WHAT IS NEEDED: Repeat exactly the lines below that lie between the line with "Annotated regions visible in this slice (semi-automatically" and the line with "<32,85,182,180> (left, top, right, bottom; pixels)", counting both of those lines as part of the answer.
===== RECORDS SHOWN =====
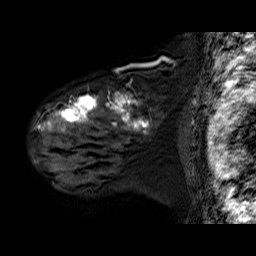
Breast MRI (dynamic contrast-enhanced), one sagittal slice. Slice 49 of 60 in the series (ordered by position). Dynamic contrast-enhanced series, time point 2 of 6 at this slice position (early post-contrast). 1.5 T. TE 6.3 ms, TR 32.9 ms. 256 × 256 image matrix, field of view 200 × 200 mm. Female patient. Case-level facts recorded for this patient, not image findings: setting: breast cancer imaged before/during neoadjuvant chemotherapy; receptor status: HER2-positive.
Annotated regions visible in this slice (semi-automatically segmented with operator editing):
- analysis volume of interest (the breast-tissue region the enhancement analysis was run in; not a lesion): bounding box <32,85,182,180> (left, top, right, bottom; pixels)
- tumour enhancement mask (voxels above the 100 % enhancement threshold inside the analysis volume of interest): <37,93,152,135>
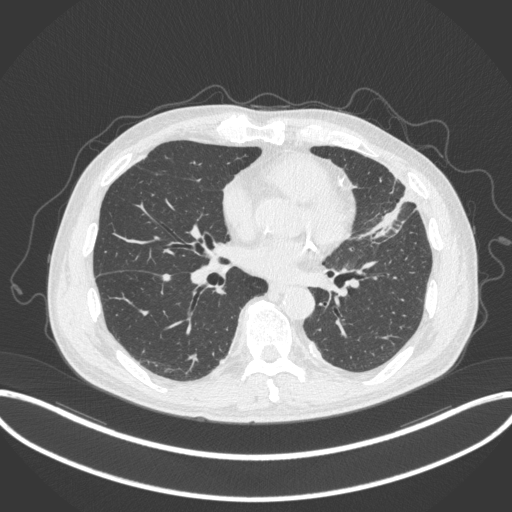
Chest CT, one axial slice. Slice 148 of 382 in the series (ordered by position). 120 kVp. Lung window (W 1500 / L -600 HU). 1 mm slice thickness. 512 × 512 image matrix, field of view 415 × 415 mm. Patient: male, 64 years. From the clinical record (not read from this slice): clinical TNM (as recorded): T4 N1 M0; histopathological grade: G3.
Outlined on this slice (bounding box drawn by a radiologist):
- lung tumour (recorded histology: adenocarcinoma): box from (x=362, y=189) to (x=417, y=241) px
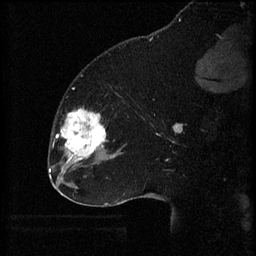
Breast MRI (dynamic contrast-enhanced), one sagittal slice. Slice 22 of 60 in the series (ordered by position). 3 images stored at this slice position (order not interpretable as contrast timing). 1.5 T. TE 4.2 ms, TR 8.2 ms. 256 × 256 image matrix. Female patient, age 32 years.
Outlined on this slice (semi-automatically segmented with operator editing):
- analysis volume of interest (the breast-tissue region the enhancement analysis was run in; not a lesion): bounding box [x1, y1, x2, y2] px = [58, 108, 111, 165]
- tumour enhancement mask (voxels above the 70 % enhancement threshold inside the analysis volume of interest): [61, 108, 106, 165]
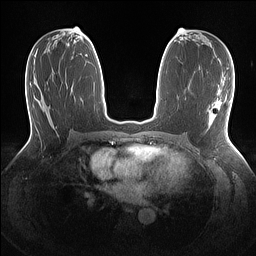
Breast MRI (dynamic contrast-enhanced), one axial slice. Position 69 of 160 along the scan axis. Dynamic contrast-enhanced series, time point 2 of 7 at this slice position (early post-contrast). 1.5 T. TE 1.4 ms, TR 5 ms. 1.1 mm slice thickness. 256 × 256 image matrix, field of view 320 × 320 mm. Female patient.
Structures marked on this image (semi-automatically segmented with operator editing):
- enhancing-tissue mask used for the functional tumour volume (all voxels passing the contrast-enhancement thresholds inside the analysis volume; usually the tumour): box from (x=208, y=125) to (x=210, y=129) px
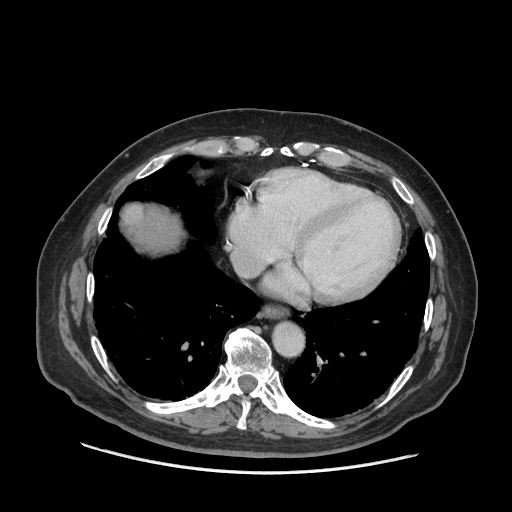
Contrast-enhanced abdominal CT (liver protocol), one axial slice. Slice 67 of 77 in the series (ordered by position). Reconstruction kernel STANDARD. Soft-tissue window (W 400 / L 40 HU). 512 × 512 image matrix. From the clinical record (not read from this slice): diagnosis: hepatocellular carcinoma (patient treated with transarterial chemoembolisation; whether this scan precedes or follows treatment is not stated here); TNM stage (as recorded): Stage-I; Child-Pugh class: A; tumour differentiation: well differentiated; tumour nodularity: uninodular.
Outlined on this slice (semi-automatically segmented with operator editing):
- liver parenchyma outside the tumour (the mass and vessels are separate outlines, so this box may not span the whole liver): bounding box <122,204,180,251> (left, top, right, bottom; pixels)
- mass: <123,205,143,225>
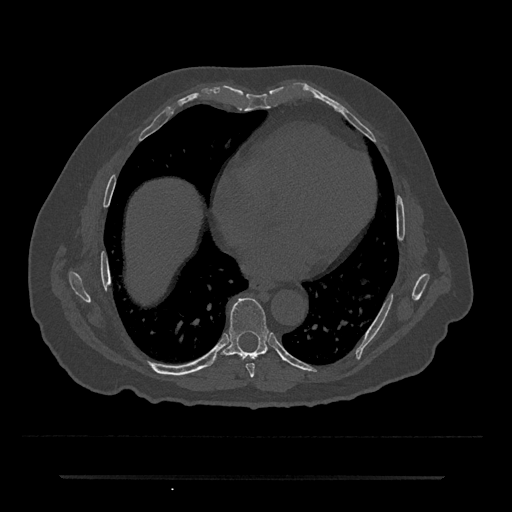
CT including the spine, one axial slice; position 349 of 797 along the scan axis; 120 kVp; bone window (W 1800 / L 400 HU); 0.5 mm slice thickness; 512 × 512 image matrix, field of view 437 × 437 mm. Patient: male, 69 years. Case-level facts recorded for this patient, not image findings: primary cancer: prostate.
Outlined on this slice (semi-automatic segmentation, software-assisted and operator-edited):
- T7 vertebra: bounding box <246,364,255,377> (left, top, right, bottom; pixels)
- T8 vertebra: <214,298,268,365>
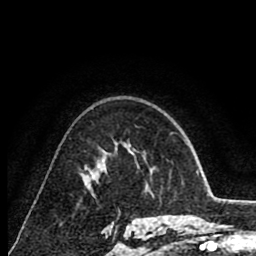
Breast MRI (dynamic contrast-enhanced), one axial slice. Cropped to one breast. Dynamic contrast-enhanced series, time point 2 of 8 at this slice position (early post-contrast). 1.5 T. TE 2.6 ms, TR 6.1 ms. 2 mm slice thickness. 256 × 256 image matrix, field of view 160 × 160 mm. Female patient.
Annotated regions visible in this slice (semi-automatic segmentation, software-assisted and operator-edited):
- enhancing-tissue mask used for the functional tumour volume (all voxels passing the contrast-enhancement thresholds inside the analysis volume; usually the tumour): bounding box [x1, y1, x2, y2] px = [99, 159, 104, 167]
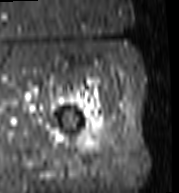
MRI of an extremity soft-tissue mass, one axial slice. Slice 92 of 103 in the series (ordered by position). STIR. MR volume resampled by the dataset authors to the PET/CT grid (not the native acquisition matrix). 3.27 mm slice thickness. 179 × 193 image matrix, field of view 175 × 188 mm. Female patient. From the clinical record (not read from this slice): histological type: undifferentiated – high grade; grade: high; site of the primary tumour: left thigh.
Structures marked on this image (expert contour drawn on MRI and transferred to this co-registered scan by the dataset authors):
- gross tumour volume including surrounding oedema: bounding box (x1, y1, x2, y2) in pixels: (72, 99, 110, 156)
- gross tumour volume (mass): (82, 128, 103, 143)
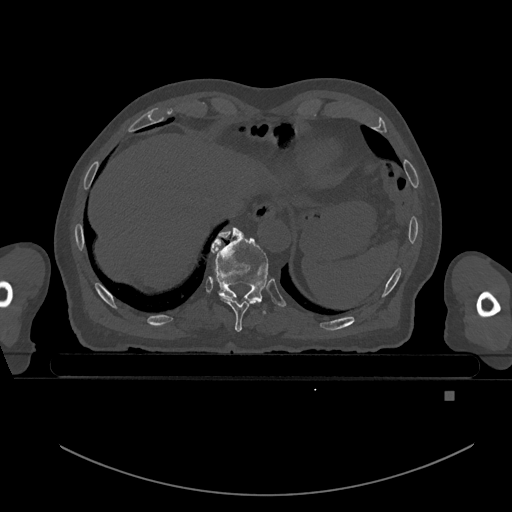
CT including the spine, one axial slice; slice 116 of 969 in the series (ordered by position); bone window (W 1800 / L 400 HU); 0.5 mm slice thickness; 512 × 512 image matrix, field of view 456 × 456 mm. Male patient, age 82 years. From the clinical record (not read from this slice): primary cancer: prostate.
Annotated regions visible in this slice (semi-automatic segmentation, software-assisted and operator-edited):
- T10 vertebra: bounding box (x1, y1, x2, y2) in pixels: (211, 227, 269, 302)
- T9 vertebra: (219, 231, 261, 332)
=====
RESULT OF THE TASK:
Annotated regions visible in this slice (semi-automatically segmented with operator editing):
- analysis volume of interest (the breast-tissue region the enhancement analysis was run in; not a lesion): bounding box <32,85,182,180> (left, top, right, bottom; pixels)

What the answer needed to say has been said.